Aber keine Tränen, keine Klagen – nicht einmal Trauerkleidung fällt in den Straßen auf – vielleicht ist es ein stillschweigendes Übereinkommen, nicht durch Schwarz und Weiß äußere Zeichen der Trauer zu geben, die man doch tief im Herzen trägt …

Wohl war das deutsche Volk in Parteien gespalten, ein Gebot des demokratischen Geistes der Zeit, aber die deutschen Parteien waren doch eines Sinnes über die Notwendigkeit einer starken Verteidigung des Vaterlandes.

Und nun, wo der Krieg an allen Ecken und Enden wütet, sind die Parteien spurlos verschwunden!

In Deutschland wohnt in diesen Tagen nur ein einziges Volk aus einem Guß.

Es gibt nur eine einzige Partei – die der Soldaten. Alle kennen nur ein einziges Ziel. Jedermann weiß, daß es in diesem Krieg Deutschlands Leben oder Sterben gilt, und alle denken dieselben Gedanken, hegen dieselben Hoffnungen, beten dieselben Gebete, vom Kaiser angefangen …

 

Kaiser Wilhelm II. (Bild: www.grelly.de)

Im ersten Abschnitt des Krieges hatte die englische Presse die Deutschen barbarischer Grausamkeit gegen ihre Gefangenen und gegen verwundete Feinde beschuldigt.

Keinen Augenblick hatte ich daran geglaubt, aber um der Germanen willen wollte ich die Verleumdung ausrotten und die Wahrheit zur Kenntnis der Allgemeinheit bringen.

Kann man nichts anderes von einem Volk verlangen, das auf der Höhe der Kultur stehen will, so doch mindestens das eine: daß es seinem Gegner nicht Verbrechen vorwirft, die er nie begangen hat.

Und das war ja erst der Anfang der bis heute andauernden Verleumdung unseres Volkes, die es krank und abwehrarm gemacht hat. Mit aller Gewalt wird der Welt verwehrt, der Wahrheit ans Licht zu helfen.

Hedin drängt es, an die Front zu kommen, um dort

das deutsche Heer in seiner überwältigenden Kraft (zu sehen), aufmarschiert zum größten Kampf der Weltgeschichte!

Das deutsche Heer! Das bedeutete jetzt unvergleichlich mehr als früher; ebenso aber auch das französische Heer. Denn jetzt stehen sich nicht mehr Berufsheere gegenüber, sondern ganze Völker kämpfen miteinander.

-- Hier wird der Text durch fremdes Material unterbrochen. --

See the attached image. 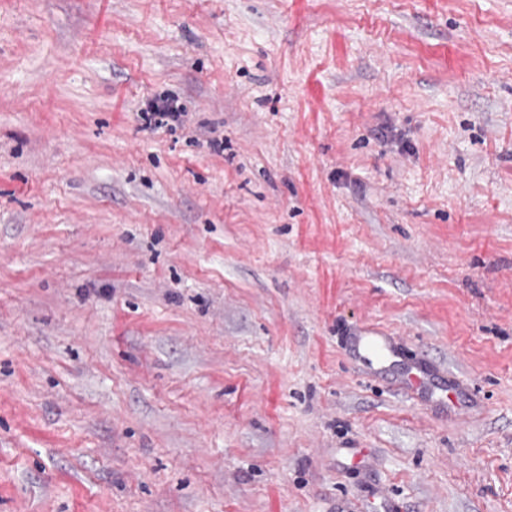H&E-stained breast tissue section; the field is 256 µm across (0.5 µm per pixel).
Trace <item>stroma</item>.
<instances>
[{"label":"stroma","mask_w":512,"mask_h":512,"mask_svg":"<svg viewBox=\"0 0 512 512\" xmlns=\"http://www.w3.org/2000/svg\"><path fill=\"white\" fill-rule=\"evenodd\" d=\"M384 497L512 512V0H0V512ZM186 113L183 106L178 104L176 97L164 95L147 101L145 108L140 110L138 116L145 122V127H150L152 122L154 126L159 127L163 124L167 125L169 121L183 125ZM350 349L356 362L373 370H382L388 361L403 352L392 336L371 331L352 336Z\"/></svg>","instance_id":"obj_1"}]
</instances>
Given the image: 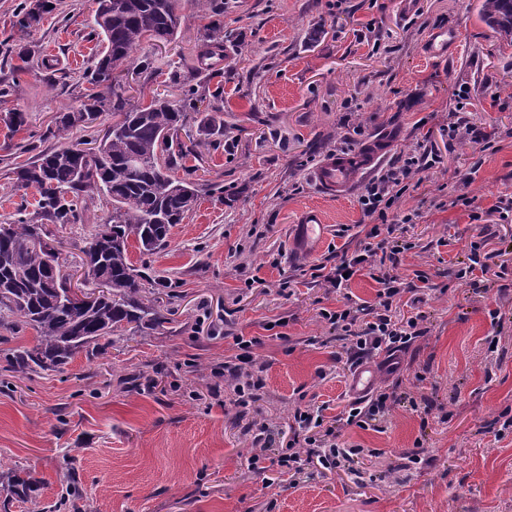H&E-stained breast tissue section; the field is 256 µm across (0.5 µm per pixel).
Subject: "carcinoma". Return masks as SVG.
Masks as SVG:
<instances>
[{
  "instance_id": "cac0c4a2",
  "label": "carcinoma",
  "mask_w": 512,
  "mask_h": 512,
  "mask_svg": "<svg viewBox=\"0 0 512 512\" xmlns=\"http://www.w3.org/2000/svg\"><path fill=\"white\" fill-rule=\"evenodd\" d=\"M96 4L94 21L104 50L85 73L80 104L54 118L59 144L43 147L29 138L19 146L20 153L33 157L13 168L14 184L37 190L36 208L30 217L0 224V327L36 332V344L14 348L10 358L23 372L59 370L80 352L91 358L100 340L110 341L127 327L144 334L163 326L165 315L148 303L145 276L129 259V239H135L140 253H155L199 196L198 183L188 179L192 169L185 168L184 178L171 174L173 162L193 155L178 133L195 109V89H186L178 104L157 93L144 105L126 95L116 74L143 41L172 42L181 22L179 0ZM14 16L21 40L43 19L32 0H22ZM482 18L496 33L512 38V0H484ZM201 41L196 61L208 69L223 57L224 26L203 25ZM105 112L117 120L98 146L69 140L71 131L93 127ZM91 195L105 199L112 212L82 248L84 280L105 287L85 303L72 291L67 259L45 225L76 223ZM13 482L21 500L40 484L28 470L14 473Z\"/></svg>"
}]
</instances>
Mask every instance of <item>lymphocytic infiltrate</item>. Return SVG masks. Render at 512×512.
<instances>
[{"label":"lymphocytic infiltrate","instance_id":"1","mask_svg":"<svg viewBox=\"0 0 512 512\" xmlns=\"http://www.w3.org/2000/svg\"><path fill=\"white\" fill-rule=\"evenodd\" d=\"M429 165L427 153L415 148L406 154L402 165L391 167L373 180L361 199L363 211L371 220L363 239L353 251L343 252L336 264L322 263L311 268L312 278L322 280L331 291L348 286L350 276L363 270L369 271L379 285L374 302L360 304L347 295L336 308L319 310L331 334L341 342L350 365L375 356L380 369L395 373L400 354L426 333L423 314L407 316L400 311L404 301H420L419 296L413 295L411 285L395 273L401 254L414 247L404 232L417 216L397 211L394 204L406 191L407 179ZM491 235V225H481L476 238L466 246V258L455 271L457 279L474 284L479 276L490 273L493 255L486 246ZM399 388L396 382L376 388L365 398L351 400L341 413L330 418L319 411L295 409L296 428L286 445L250 456L249 470L262 476L274 472L294 482L312 467L330 472L372 461L379 457V450L346 448L340 446L338 439L344 428L367 429L383 418L401 401Z\"/></svg>","mask_w":512,"mask_h":512}]
</instances>
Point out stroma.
Returning a JSON list of instances; mask_svg holds the SVG:
<instances>
[{
    "mask_svg": "<svg viewBox=\"0 0 512 512\" xmlns=\"http://www.w3.org/2000/svg\"><path fill=\"white\" fill-rule=\"evenodd\" d=\"M27 36L32 55L0 114V224L34 211L35 188L15 190L6 173L17 146L43 134L56 113L77 106L84 74L102 49L93 37L94 0H52ZM483 0H224L221 75L195 73L206 0H183L182 24L167 45L143 42L132 55L129 94L179 102L198 87L185 132L192 141L199 200L174 225L165 248L133 265L164 279L146 296L164 313L148 336H113L95 358L77 354L63 371L22 373L12 349L36 333L0 328V504L7 512H69L60 503L67 474L82 491L81 512H512V433L495 438L487 422L512 408V272L504 290L455 279L457 262L478 228L458 195L488 209L512 194V42L481 18ZM456 33L448 53L427 45L434 29ZM221 108L223 132L208 130ZM462 111L493 135L483 151L467 135L446 145L441 129ZM375 140L380 161L361 169L349 195H326L314 179L331 156H351ZM437 157L421 185L398 200L418 213L398 275L426 276L434 290L419 308L425 336L398 376L377 371L376 385L401 379L402 401L377 428L344 429L348 444L380 450L368 476L310 469L297 486L266 483L247 468L256 453L252 427L275 441L290 434L297 406L338 414L352 368L318 316L337 293L306 276L354 247L365 217L359 202L381 171L416 144ZM310 209L324 219L309 247L297 223ZM112 207L93 198L78 223L59 230L63 257L78 270L86 239ZM295 293L279 292L286 279ZM500 309L501 332L490 310ZM280 320L283 338L266 336ZM498 334L489 351V334ZM260 336L256 366L264 387L247 414L234 404L235 382L215 379L230 360L233 336ZM424 381H417V374ZM423 451L431 464L410 463ZM14 467L32 469L42 486L24 503L9 487Z\"/></svg>",
    "mask_w": 512,
    "mask_h": 512,
    "instance_id": "35a3bbf8",
    "label": "stroma"
}]
</instances>
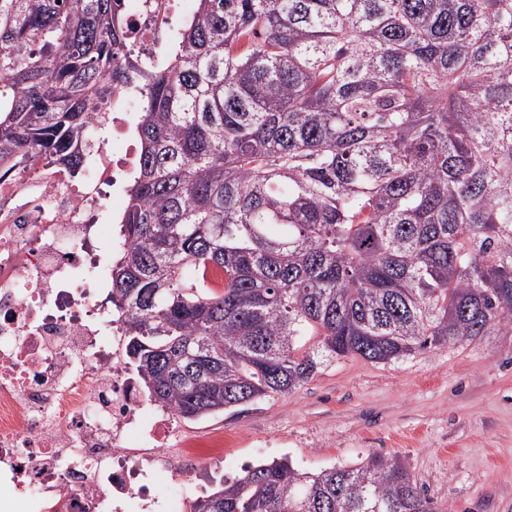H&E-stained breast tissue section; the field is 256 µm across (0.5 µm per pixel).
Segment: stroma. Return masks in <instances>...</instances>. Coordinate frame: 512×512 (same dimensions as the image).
<instances>
[{
    "label": "stroma",
    "instance_id": "obj_1",
    "mask_svg": "<svg viewBox=\"0 0 512 512\" xmlns=\"http://www.w3.org/2000/svg\"><path fill=\"white\" fill-rule=\"evenodd\" d=\"M180 426L199 442L225 440L223 459L159 474L189 503L248 464L287 456L317 473L383 454L404 458L448 512H512V333L387 364L342 359L289 394Z\"/></svg>",
    "mask_w": 512,
    "mask_h": 512
}]
</instances>
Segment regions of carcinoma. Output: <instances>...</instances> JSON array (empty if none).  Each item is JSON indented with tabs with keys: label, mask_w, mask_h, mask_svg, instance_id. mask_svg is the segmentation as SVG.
<instances>
[{
	"label": "carcinoma",
	"mask_w": 512,
	"mask_h": 512,
	"mask_svg": "<svg viewBox=\"0 0 512 512\" xmlns=\"http://www.w3.org/2000/svg\"><path fill=\"white\" fill-rule=\"evenodd\" d=\"M124 2L0 0V175L77 174L140 90L111 303L151 402L194 421L512 332V0H197L157 69L121 52ZM191 512L445 509L371 455L248 466Z\"/></svg>",
	"instance_id": "cac0c4a2"
}]
</instances>
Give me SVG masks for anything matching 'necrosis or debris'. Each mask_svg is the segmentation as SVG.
Listing matches in <instances>:
<instances>
[{"instance_id": "4bbe7bcc", "label": "necrosis or debris", "mask_w": 512, "mask_h": 512, "mask_svg": "<svg viewBox=\"0 0 512 512\" xmlns=\"http://www.w3.org/2000/svg\"><path fill=\"white\" fill-rule=\"evenodd\" d=\"M176 0H129L126 50L158 66ZM119 153L98 146L87 184L23 157L0 178V512H175L160 471L197 456L173 411L152 406L128 366L127 338L109 297L121 231L101 243L102 185L129 188L138 148L132 90L114 92Z\"/></svg>"}]
</instances>
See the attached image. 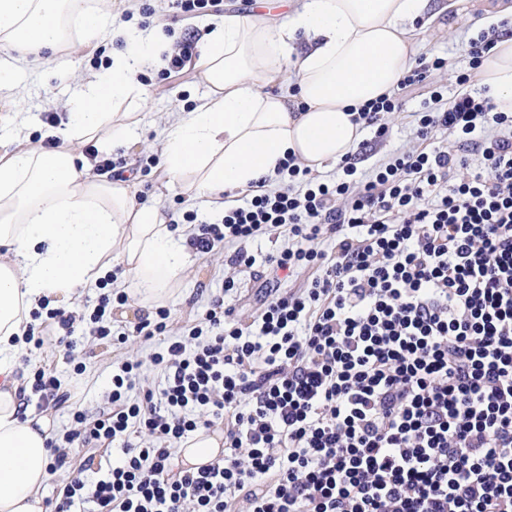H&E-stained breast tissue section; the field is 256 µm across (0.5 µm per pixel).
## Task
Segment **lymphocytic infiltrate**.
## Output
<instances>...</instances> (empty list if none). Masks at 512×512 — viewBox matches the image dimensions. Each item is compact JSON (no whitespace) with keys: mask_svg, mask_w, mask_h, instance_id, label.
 I'll return each mask as SVG.
<instances>
[{"mask_svg":"<svg viewBox=\"0 0 512 512\" xmlns=\"http://www.w3.org/2000/svg\"><path fill=\"white\" fill-rule=\"evenodd\" d=\"M468 41L462 93L430 83L434 57L398 91L359 108L373 129L322 180L287 158L281 186L198 222L203 254L263 263L265 300L242 323L223 297L112 376L109 408L71 414L66 443L122 447L95 483L74 478L54 512H512V113L468 86L498 41ZM426 86L418 147L358 165L389 136L385 116ZM281 248L256 260L248 242ZM308 272L282 291L283 275ZM224 428V456L173 471L199 428Z\"/></svg>","mask_w":512,"mask_h":512,"instance_id":"1","label":"lymphocytic infiltrate"}]
</instances>
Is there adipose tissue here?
Segmentation results:
<instances>
[{
    "label": "adipose tissue",
    "mask_w": 512,
    "mask_h": 512,
    "mask_svg": "<svg viewBox=\"0 0 512 512\" xmlns=\"http://www.w3.org/2000/svg\"><path fill=\"white\" fill-rule=\"evenodd\" d=\"M276 21L230 13L197 42L206 94L160 131L167 185L219 210L225 195L273 182L287 155L321 171L364 138L352 110L392 95L425 46L420 28L447 16L468 24L481 0H277ZM500 38L477 71L499 111L512 112V7L496 12ZM80 46L111 45L110 65L73 89L57 148L16 129L0 152V512H47L55 423L25 410L17 377L30 313L42 300L75 301L109 274L144 311L172 300L197 260L189 225L159 202L84 164L81 145L129 149L140 120L117 111L140 95L142 68L163 65L159 38L112 13V0H0V96L20 103L17 75L50 61L68 31ZM192 468L222 457L221 431L200 429L180 450Z\"/></svg>",
    "instance_id": "adipose-tissue-1"
}]
</instances>
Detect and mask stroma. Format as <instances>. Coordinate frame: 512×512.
<instances>
[{
  "instance_id": "obj_1",
  "label": "stroma",
  "mask_w": 512,
  "mask_h": 512,
  "mask_svg": "<svg viewBox=\"0 0 512 512\" xmlns=\"http://www.w3.org/2000/svg\"><path fill=\"white\" fill-rule=\"evenodd\" d=\"M113 8L120 11L122 19L136 21L139 28L160 32L167 30L175 39L187 33L199 35L200 24L214 20L210 14H199L191 18L169 17L166 0H115ZM472 35L470 28L462 27L451 33L437 23L423 33L427 45L426 57L441 56L448 60L447 70L435 73L433 79L444 85L449 94H457L460 90L456 76L467 66L466 48ZM69 57V52L65 51L41 70L19 73L24 101L16 107L8 100H0V115L15 113L17 121L29 124L40 139L54 135V127L46 124L43 116L48 112L62 113L63 104L78 78L77 73L62 66L63 61ZM138 82L144 91L143 99H130L119 106L120 111L138 112L143 117L137 131V143L122 155L123 160L135 168L129 183L138 201L157 200L179 218L188 209L184 195L178 188L166 187L160 167L147 166L146 159L160 154L158 134L168 113L179 106L191 110L205 95L207 88L198 70L190 64L186 65L182 75L168 79L162 70L153 69L140 74ZM422 100L420 92H412L406 96L402 111L387 114L386 122L391 136L382 154L417 146L412 114L418 110ZM231 273L235 274L239 282L240 293L225 296L226 302L235 307L242 321H251L258 305L255 273L251 270L231 272L224 261L223 249L218 248L211 254L199 256L183 280L176 299L167 302L169 319L165 336L143 341L142 337L134 334L133 327L146 319V312L131 302L117 304L112 309L110 321L114 333L126 334L125 344L115 346L92 336L78 337L74 355L77 361L83 363L85 370L77 375L66 362L64 346L49 338L40 348H27L21 358L25 374L30 377L36 370L42 369L56 375L62 385L72 392L71 406L83 410L88 419H95L99 408L108 403L107 385L113 368L126 360H141L142 384L155 385L160 372L151 364L150 353L163 347L165 337L182 335L185 326L193 321L196 313L203 311L211 298L222 294L224 277Z\"/></svg>"
}]
</instances>
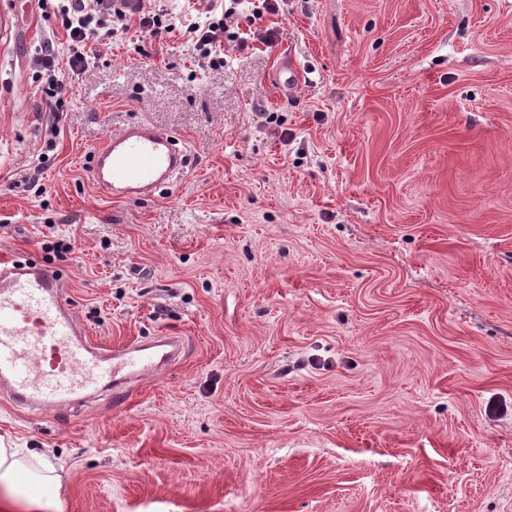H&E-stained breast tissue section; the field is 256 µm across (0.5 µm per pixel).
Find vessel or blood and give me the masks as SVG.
Returning a JSON list of instances; mask_svg holds the SVG:
<instances>
[{
    "instance_id": "1",
    "label": "vessel or blood",
    "mask_w": 512,
    "mask_h": 512,
    "mask_svg": "<svg viewBox=\"0 0 512 512\" xmlns=\"http://www.w3.org/2000/svg\"><path fill=\"white\" fill-rule=\"evenodd\" d=\"M184 159L168 133L127 125L94 151L90 174L110 196L154 194L182 174ZM182 337L111 349L94 343L51 266L0 259V394L20 410L53 414L109 391L130 400L133 380L175 363Z\"/></svg>"
}]
</instances>
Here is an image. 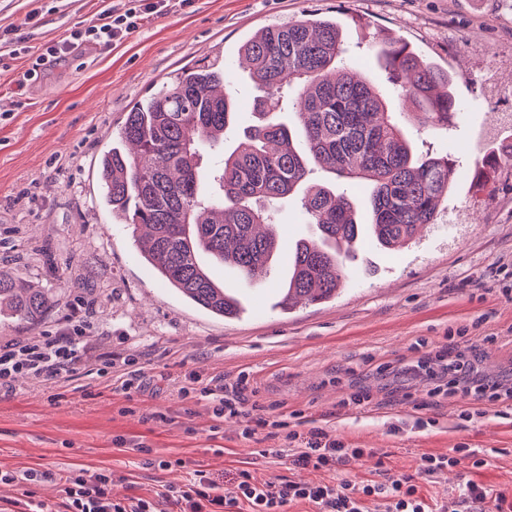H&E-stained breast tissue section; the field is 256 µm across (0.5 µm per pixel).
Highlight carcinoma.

Der Unterschied ist bloß der:

Das deutsche Heer ist aus einem Guß und rasserein,

während das französische durch Engländer, Belgier und einen ganzen Farbenkasten importierter Heiden verunreinigt ist …*

Am Ende des nun schon über 100 Jahre andauernden Vernichtungskrieges gegen das Deutsche Volk sehen wir, wie unsere einst geheimen, heute längst enttarnten Feinde, die Feinde der Völker, mit Coudenhove-Kalergi an der Spitze die Vermischung aller Völker herbeiführen wollen, um sie zu schwächen und leichter beherrschen zu können. Das sind die Rassisten!

___________________

*Hedins Wahl der Wörter „Farbenkasten“ und „verunreinigt“ entspricht nicht meiner Achtung vor allen Rassen. Dennoch ist nicht zu leugnen, daß ein rassereines Volk einem vermischten in seiner Kraft und Kultur überlegen ist.

Sven Hedin

schreibt in seinem lebendig geschriebenen Buch von seinen Erlebnissen im Deutschland der Jahre 1888 bis 1938, „50 Jahre Deutschland“. Unter vielen anderen Großen des Deutschen Volkes, die er erlebte, befindet sich auch

Paul v. Lettow-Vorbeck (Bild: Deutsches Historisches Museum)

Paul Emil von Lettow-Vorbeck

(* 20. März 1870 in Saarlouis; † 9. März 1964 in Hamburg-Othmarschen). Er war – wie Wikipedia berichtet –

ein deutscher Offizier, zuletzt mit dem Charakter eines Generals der Infanterie, Kommandeur der Schutztruppe für Deutsch-Ostafrika im Ersten Weltkrieg und Schriftsteller. Er stammte aus dem pommerschen Adelsgeschlecht von Lettow-Vorbeck.

Hedins Schilderung einer sehr bezeichnenden Begebenheit in Rostock am Ende des Ersten Weltkrieges zeigt Lettow-Vorbeck als einen Mann, der mit seiner soldatischen Haltung Frieden stiftete, einen Mann, wie wir ihn heute in – nur allzu häufig vorkommenden – ähnlichen Fällen uns in Deutschland nur zu sehr wünschen möchten.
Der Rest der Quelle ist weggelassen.